У Обросова вообще мало света на картинах, но не потому, что его герои вне его, а потому что м ы не видим этого света. Для нас эти события слишком близки, а наше зрение слишком обычно, чтобы увидеть в том, что произошло, потусторонний свет.

Но даже сейчас, на открытии выставки, французский художник русского происхождения Габриэль Юон, дал другое осмысление “страшных лет России”. В его семье не прерывалась христианская традиция (отец художника был первым настоятелем храма на русском кладбище в Париже Сент-Женевьев-де-Буа), и это помогло дать другой вектор размышлений о тех событиях. Говорил художник очень осторожно, в нужную меру, чтобы, оценивая подвиг стоящих перед ним людей подлинно духовной мерой, не смутить их, не оправдать их страданий будущим величием.
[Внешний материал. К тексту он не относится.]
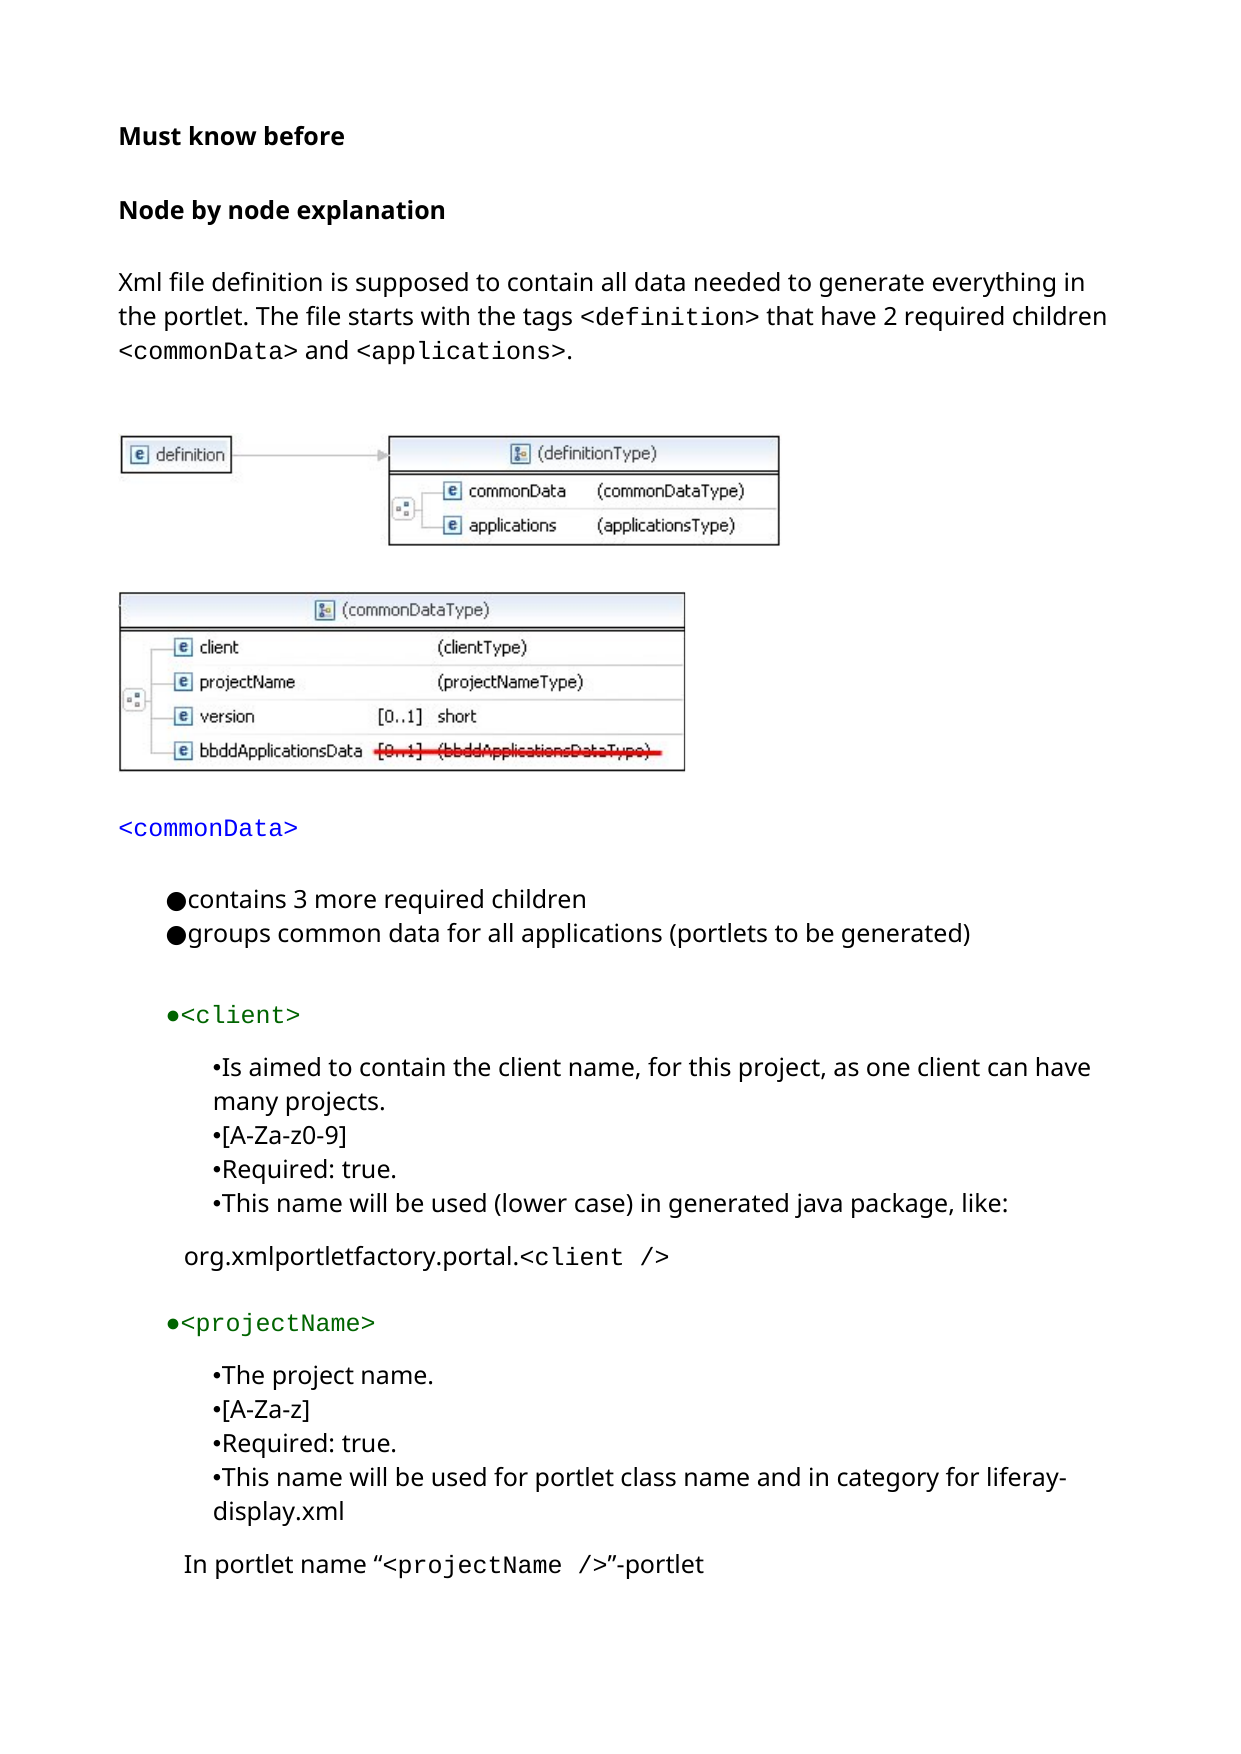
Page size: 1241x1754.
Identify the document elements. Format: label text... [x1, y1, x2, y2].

text Node by node explanation [118, 193, 1122, 227]
list Required: true. [118, 1152, 1122, 1186]
list Is aimed to contain the client name, for this project, as one client can have many projects. [118, 1050, 1122, 1118]
list This name will be used (lower case) in generated java package, like: [118, 1186, 1122, 1220]
list Required: true. [118, 1426, 1122, 1460]
text org.xmlportletfactory.portal.<client /> [184, 1239, 1059, 1273]
list <projectName> [118, 1311, 1122, 1339]
text In portlet name “<projectName />”-portlet [184, 1547, 1059, 1581]
list <client> [118, 1003, 1122, 1031]
text Xml file definition is supposed to contain all data needed to generate everything in the portlet. The file starts with the tags <definition> that have 2 required children <commonData> and <applications>. [118, 264, 1122, 396]
list [A-Za-z] [118, 1392, 1122, 1426]
text <commonData> [118, 816, 1122, 844]
list The project name. [118, 1358, 1122, 1392]
text Must know before [118, 118, 1122, 152]
list contains 3 more required children [118, 882, 1122, 916]
list [A-Za-z0-9] [118, 1118, 1122, 1152]
list This name will be used for portlet class name and in category for liferay-display.xml [118, 1460, 1122, 1528]
list groups common data for all applications (portlets to be generated) [118, 916, 1122, 984]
Мы же говорим сейчас о мученичестве первых христиан, уже з н а я об их посмертном прославлении, и тем самым как бы говорим о том, что их жертва была оправдана. Но сказать это в лицо конкретному человеку, выжившему в лагере, стоящему перед тобой сейчас, – человек не может решиться.

Г. Юон назвал Обросова русским Гойей, “по картинам его будут через двести лет представлять то, что было в России”.

Говоря о духовном содержании тех лет, Г. Юон как бы только обмолвился о том, что Святой Праведный Серафим Саровский, как и Достоевский, предвидели эти события, и так и случилось, он не стал развивать эту мысль. И после упоминания этих имен слова французского художника о великом предназначении русской духовности прозвучали вне привычного нам газетного контекста, а из глубины опыта, принадлежащего не человеку, а традиции, которой человек – лишь часть. Показалось очень важным, что о последнем нашем “бастионе”, о духовности, говорит русский француз, а не мы сами. Нам как-то не с руки – слишком уж очевидно несоответствие между предназначением и реальностью. А “тот берег”, видимо, задает расстояние, с которого хорошо видно наше “большое”.

Я не знаю, может ли служить утешением тем людям, которым до сих пор снятся крик часовых, лай собак, нечеловеческие нормы кубометров, как вспоминал друг Обросова, их эсхатологическое приношение истории? Если не всем и не сейчас, то в будущем веке – всем. И черный, и белый цвет Обросова пронижется светом, и высветится все главное, что он сказал в этих полотнах.